Xiangyu-Hu / SPHinXsys

SPHinXsys provides C++ APIs for engineering simulation and optimization. It aims at complex systems driven by fluid, structure, multi-body dynamics and beyond. The multi-physics library is based on a unique and unified computational framework by which strong coupling has been achieved for all involved physics.
https://www.sphinxsys.org/
Apache License 2.0
259 stars 199 forks source link

[SYCL] Improved SYCL particle sorting #480

Closed nR3D closed 5 months ago

nR3D commented 5 months ago

Changes

Performance

This implementation is now comparable to Intel's oneDPL execution for size_t/uint64_t keys, making it considerable faster than previous implementation (depending on the sorted data size)

benchmark

Other changes

DrChiZhang commented 5 months ago

Thx. BTW, would you please have a insight on the counting sort technique? https://on-demand.gputechconf.com/gtc/2014/presentations/S4117-fast-fixed-radius-nearest-neighbor-gpu.pdf

nR3D commented 5 months ago

@ChiZhangatTUM Thx. BTW, would you please have a insight on the counting sort technique? https://on-demand.gputechconf.com/gtc/2014/presentations/S4117-fast-fixed-radius-nearest-neighbor-gpu.pdf

It's an interesting approach thank you, I think it could be worth trying. It makes sense to have a bin counting while particles are inserted, however a single prefix sum over the whole set of cells would probably require a new scan algorithm that coordinates workitems across different workgroups (as of now, the SYCL prefix sum is used, which is a single group operation, but a larger number of bins would require more processors, so the standard scan methods would be too slow). There are already different implementations of system-wide prefix sum that can be considered when developing a SYCL version, alternatively I think that oneDPL already offers such method (but that would add a oneDPL dependency to SPHinXsys).

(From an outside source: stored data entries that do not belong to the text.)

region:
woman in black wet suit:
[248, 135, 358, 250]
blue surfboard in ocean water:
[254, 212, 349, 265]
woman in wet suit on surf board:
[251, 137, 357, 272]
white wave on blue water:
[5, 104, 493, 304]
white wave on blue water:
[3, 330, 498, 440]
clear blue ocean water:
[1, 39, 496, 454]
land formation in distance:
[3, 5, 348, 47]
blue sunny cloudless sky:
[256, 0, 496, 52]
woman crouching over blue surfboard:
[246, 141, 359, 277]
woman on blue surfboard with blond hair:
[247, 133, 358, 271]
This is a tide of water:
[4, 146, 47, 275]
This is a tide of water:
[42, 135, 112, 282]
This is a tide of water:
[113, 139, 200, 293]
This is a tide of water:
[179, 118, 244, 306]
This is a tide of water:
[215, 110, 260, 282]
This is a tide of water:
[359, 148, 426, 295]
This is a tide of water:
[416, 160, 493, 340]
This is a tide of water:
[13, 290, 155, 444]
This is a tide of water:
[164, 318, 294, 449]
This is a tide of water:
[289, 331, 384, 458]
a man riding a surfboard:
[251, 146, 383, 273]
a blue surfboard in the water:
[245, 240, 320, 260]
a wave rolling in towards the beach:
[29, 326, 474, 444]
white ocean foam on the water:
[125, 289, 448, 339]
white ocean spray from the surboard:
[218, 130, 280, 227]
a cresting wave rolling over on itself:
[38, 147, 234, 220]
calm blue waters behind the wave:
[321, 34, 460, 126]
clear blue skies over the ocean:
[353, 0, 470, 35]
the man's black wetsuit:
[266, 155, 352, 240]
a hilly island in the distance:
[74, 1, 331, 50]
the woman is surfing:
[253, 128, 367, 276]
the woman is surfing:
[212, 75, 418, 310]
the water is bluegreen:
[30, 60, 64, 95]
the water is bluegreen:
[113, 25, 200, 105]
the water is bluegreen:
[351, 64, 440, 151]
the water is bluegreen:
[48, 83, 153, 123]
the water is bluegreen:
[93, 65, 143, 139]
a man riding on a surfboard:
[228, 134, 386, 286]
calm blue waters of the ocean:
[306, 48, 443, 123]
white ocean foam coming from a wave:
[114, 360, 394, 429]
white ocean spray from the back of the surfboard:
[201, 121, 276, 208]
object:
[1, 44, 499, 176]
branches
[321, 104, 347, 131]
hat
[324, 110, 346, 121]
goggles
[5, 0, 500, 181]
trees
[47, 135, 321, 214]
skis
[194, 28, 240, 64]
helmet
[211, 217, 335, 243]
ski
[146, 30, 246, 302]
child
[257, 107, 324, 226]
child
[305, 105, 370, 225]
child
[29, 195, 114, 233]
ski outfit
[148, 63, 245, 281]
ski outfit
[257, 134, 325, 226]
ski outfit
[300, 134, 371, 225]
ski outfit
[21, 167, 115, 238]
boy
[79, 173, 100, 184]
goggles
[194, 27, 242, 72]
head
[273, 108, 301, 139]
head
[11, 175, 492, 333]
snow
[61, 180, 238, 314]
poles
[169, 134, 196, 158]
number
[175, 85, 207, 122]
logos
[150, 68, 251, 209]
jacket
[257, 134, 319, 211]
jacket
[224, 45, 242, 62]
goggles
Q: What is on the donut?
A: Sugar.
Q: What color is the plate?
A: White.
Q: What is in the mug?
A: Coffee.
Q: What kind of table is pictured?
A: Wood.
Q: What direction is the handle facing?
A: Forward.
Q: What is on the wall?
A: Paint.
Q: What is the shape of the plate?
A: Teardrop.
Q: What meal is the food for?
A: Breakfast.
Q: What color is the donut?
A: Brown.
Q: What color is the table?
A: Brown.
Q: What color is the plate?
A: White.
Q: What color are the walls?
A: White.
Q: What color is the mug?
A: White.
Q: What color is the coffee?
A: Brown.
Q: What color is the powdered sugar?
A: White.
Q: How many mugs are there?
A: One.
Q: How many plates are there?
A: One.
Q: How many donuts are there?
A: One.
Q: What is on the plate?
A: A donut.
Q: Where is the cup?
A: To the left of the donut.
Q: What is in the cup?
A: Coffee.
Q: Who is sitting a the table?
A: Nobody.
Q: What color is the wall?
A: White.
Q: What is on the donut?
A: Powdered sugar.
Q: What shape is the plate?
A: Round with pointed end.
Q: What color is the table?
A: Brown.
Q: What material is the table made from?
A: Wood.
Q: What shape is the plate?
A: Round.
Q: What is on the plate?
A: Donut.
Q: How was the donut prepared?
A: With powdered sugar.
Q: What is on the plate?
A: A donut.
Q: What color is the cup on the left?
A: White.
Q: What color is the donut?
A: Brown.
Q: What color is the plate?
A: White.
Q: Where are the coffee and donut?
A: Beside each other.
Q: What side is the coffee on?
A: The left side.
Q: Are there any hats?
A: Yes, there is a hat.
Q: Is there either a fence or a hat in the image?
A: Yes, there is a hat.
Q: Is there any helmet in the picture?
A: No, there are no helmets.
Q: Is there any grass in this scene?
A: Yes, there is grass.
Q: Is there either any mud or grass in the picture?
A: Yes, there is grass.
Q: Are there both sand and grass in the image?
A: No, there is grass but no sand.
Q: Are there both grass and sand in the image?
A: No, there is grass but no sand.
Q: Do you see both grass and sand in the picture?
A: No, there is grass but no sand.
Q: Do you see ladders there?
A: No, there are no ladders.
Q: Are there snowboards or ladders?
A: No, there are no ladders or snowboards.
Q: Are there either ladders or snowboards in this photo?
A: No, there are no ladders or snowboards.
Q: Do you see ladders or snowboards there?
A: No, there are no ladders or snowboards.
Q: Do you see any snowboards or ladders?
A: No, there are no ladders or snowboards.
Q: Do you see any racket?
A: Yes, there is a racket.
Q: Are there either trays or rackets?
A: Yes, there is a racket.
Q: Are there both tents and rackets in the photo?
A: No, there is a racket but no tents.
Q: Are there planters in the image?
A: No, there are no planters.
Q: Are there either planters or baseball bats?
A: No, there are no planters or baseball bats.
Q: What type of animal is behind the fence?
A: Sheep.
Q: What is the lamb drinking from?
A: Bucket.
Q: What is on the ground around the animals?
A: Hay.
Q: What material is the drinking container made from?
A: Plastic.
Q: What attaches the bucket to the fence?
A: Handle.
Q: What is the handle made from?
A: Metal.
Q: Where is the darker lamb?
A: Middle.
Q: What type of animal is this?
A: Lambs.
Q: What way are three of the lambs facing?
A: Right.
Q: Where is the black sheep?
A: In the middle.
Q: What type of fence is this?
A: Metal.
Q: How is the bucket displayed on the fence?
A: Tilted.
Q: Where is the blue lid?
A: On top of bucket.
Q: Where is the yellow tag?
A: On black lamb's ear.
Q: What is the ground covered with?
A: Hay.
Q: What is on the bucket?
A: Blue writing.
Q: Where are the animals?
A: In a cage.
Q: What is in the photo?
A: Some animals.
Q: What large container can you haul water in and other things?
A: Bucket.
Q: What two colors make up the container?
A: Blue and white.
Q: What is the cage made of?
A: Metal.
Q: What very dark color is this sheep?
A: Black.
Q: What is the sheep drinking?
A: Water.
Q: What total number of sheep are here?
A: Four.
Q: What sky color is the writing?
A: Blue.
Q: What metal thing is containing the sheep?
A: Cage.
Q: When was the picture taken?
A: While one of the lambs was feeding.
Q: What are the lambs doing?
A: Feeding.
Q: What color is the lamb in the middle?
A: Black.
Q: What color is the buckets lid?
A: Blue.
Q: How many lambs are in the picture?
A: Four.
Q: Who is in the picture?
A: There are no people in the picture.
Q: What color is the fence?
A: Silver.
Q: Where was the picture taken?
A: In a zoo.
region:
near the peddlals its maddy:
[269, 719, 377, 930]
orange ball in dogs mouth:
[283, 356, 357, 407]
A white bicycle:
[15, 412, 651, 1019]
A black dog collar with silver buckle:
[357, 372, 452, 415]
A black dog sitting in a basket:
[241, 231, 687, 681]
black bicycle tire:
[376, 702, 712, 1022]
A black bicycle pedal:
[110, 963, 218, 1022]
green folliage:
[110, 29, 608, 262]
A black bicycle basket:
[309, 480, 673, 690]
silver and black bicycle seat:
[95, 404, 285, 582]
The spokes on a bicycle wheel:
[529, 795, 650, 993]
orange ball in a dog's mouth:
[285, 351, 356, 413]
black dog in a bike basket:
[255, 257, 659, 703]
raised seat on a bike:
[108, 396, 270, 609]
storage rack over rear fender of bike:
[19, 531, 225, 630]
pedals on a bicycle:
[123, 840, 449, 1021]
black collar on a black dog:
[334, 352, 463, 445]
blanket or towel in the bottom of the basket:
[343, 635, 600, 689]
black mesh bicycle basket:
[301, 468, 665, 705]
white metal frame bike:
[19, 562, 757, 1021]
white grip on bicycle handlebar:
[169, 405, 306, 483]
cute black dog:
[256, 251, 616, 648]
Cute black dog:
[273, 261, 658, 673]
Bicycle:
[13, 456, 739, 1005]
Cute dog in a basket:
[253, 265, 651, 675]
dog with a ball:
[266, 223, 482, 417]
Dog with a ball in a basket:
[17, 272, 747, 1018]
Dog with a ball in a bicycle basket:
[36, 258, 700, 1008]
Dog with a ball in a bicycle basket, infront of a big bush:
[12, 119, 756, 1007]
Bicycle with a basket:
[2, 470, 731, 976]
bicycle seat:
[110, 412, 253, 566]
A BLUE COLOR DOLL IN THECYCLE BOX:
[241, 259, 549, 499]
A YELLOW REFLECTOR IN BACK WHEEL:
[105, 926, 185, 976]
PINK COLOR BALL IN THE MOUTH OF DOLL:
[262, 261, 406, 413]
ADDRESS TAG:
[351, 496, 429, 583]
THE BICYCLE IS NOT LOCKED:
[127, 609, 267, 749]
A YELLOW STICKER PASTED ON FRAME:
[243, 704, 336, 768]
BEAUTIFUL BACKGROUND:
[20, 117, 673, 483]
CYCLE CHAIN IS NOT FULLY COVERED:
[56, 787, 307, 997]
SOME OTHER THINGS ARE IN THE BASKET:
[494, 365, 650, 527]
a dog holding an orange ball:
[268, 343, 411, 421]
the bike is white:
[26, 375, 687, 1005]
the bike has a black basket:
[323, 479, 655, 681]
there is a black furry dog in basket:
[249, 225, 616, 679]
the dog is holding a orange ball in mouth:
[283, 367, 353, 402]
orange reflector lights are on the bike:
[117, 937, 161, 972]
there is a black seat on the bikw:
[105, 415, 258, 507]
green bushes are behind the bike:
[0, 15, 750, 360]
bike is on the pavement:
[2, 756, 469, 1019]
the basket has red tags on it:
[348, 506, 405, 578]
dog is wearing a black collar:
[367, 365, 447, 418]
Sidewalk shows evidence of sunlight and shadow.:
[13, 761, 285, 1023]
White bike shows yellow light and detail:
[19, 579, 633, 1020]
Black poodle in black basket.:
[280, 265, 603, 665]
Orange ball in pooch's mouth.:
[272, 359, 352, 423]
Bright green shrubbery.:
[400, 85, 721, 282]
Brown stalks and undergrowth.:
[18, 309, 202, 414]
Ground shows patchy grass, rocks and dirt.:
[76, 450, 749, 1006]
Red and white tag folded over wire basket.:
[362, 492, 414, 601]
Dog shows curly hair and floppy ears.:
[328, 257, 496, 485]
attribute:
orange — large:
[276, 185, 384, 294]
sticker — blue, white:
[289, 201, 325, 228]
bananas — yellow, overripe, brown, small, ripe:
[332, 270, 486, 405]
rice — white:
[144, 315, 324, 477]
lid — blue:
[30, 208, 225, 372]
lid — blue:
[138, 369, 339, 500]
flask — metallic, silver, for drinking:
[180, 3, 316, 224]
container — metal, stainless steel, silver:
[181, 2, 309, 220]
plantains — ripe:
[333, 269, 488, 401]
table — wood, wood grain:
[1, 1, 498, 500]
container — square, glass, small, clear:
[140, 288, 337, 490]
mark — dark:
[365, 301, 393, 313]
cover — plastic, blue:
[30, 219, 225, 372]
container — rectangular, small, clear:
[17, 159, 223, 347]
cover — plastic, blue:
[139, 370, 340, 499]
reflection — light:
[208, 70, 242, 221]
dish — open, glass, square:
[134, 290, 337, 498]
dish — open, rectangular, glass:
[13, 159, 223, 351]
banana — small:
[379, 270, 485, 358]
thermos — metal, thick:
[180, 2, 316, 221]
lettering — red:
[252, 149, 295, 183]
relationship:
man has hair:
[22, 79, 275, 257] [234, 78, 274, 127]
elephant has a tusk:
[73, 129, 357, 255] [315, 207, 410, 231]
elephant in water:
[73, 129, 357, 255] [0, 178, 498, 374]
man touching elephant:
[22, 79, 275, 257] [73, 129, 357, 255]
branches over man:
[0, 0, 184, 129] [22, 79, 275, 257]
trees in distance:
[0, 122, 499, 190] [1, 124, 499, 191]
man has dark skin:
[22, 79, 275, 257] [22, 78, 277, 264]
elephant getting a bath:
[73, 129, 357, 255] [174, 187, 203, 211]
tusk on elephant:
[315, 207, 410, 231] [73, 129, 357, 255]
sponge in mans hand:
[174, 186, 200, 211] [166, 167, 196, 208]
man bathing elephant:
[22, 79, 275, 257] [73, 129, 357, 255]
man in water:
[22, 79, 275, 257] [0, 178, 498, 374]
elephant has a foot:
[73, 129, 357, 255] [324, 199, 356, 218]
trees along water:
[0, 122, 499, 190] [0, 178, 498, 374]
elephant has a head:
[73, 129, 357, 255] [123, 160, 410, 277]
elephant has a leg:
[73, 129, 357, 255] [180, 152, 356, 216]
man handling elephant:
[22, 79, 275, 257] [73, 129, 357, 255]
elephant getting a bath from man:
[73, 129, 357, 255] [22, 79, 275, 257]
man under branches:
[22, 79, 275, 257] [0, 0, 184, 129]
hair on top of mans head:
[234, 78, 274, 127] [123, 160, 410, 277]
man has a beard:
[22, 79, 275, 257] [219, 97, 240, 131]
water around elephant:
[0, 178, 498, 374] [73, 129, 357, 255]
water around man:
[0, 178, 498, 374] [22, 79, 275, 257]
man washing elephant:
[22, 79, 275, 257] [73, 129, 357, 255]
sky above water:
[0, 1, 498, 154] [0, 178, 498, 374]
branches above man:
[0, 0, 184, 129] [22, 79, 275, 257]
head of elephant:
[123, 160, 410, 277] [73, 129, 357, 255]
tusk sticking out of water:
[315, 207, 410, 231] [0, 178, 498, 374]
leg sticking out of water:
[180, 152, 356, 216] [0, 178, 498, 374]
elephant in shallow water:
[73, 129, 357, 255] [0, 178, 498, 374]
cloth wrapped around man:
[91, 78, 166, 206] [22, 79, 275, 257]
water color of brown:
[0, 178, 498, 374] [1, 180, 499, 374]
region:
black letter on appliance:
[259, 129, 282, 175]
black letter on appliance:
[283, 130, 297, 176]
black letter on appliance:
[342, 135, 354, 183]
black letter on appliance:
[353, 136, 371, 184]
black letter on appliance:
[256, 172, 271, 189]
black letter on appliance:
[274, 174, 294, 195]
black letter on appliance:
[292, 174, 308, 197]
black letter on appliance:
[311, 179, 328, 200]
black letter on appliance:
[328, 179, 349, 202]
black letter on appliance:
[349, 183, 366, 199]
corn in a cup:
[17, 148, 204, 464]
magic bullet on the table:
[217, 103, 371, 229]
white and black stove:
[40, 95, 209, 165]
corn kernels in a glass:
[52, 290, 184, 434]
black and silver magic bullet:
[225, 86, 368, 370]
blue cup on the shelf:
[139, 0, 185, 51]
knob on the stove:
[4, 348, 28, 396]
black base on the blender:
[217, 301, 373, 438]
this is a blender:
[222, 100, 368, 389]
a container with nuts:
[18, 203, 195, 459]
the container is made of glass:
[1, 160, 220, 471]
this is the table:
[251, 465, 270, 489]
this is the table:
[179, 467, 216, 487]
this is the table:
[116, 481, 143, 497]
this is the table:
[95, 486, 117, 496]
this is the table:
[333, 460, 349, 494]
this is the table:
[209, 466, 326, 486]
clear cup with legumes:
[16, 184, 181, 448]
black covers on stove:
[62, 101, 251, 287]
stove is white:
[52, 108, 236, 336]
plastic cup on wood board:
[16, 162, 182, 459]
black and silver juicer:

DrChiZhang commented 5 months ago

@ChiZhangatTUM Thx. BTW, would you please have a insight on the counting sort technique? https://on-demand.gputechconf.com/gtc/2014/presentations/S4117-fast-fixed-radius-nearest-neighbor-gpu.pdf

It's an interesting approach thank you, I think it could be worth trying. It makes sense to have a bin counting while particles are inserted, however a single prefix sum over the whole set of cells would probably require a new scan algorithm that coordinates workitems across different workgroups (as of now, the SYCL prefix sum is used, which is a single group operation, but a larger number of bins would require more processors, so the standard scan methods would be too slow). There are already different implementations of system-wide prefix sum that can be considered when developing a SYCL version, alternatively I think that oneDPL already offers such method (but that would add a oneDPL dependency to SPHinXsys).

It was reported that counting sort provides much more speedup, while, you can go back to this after your full implementation of sycl. If the speedup is impressive, adding more dependency is acceptable.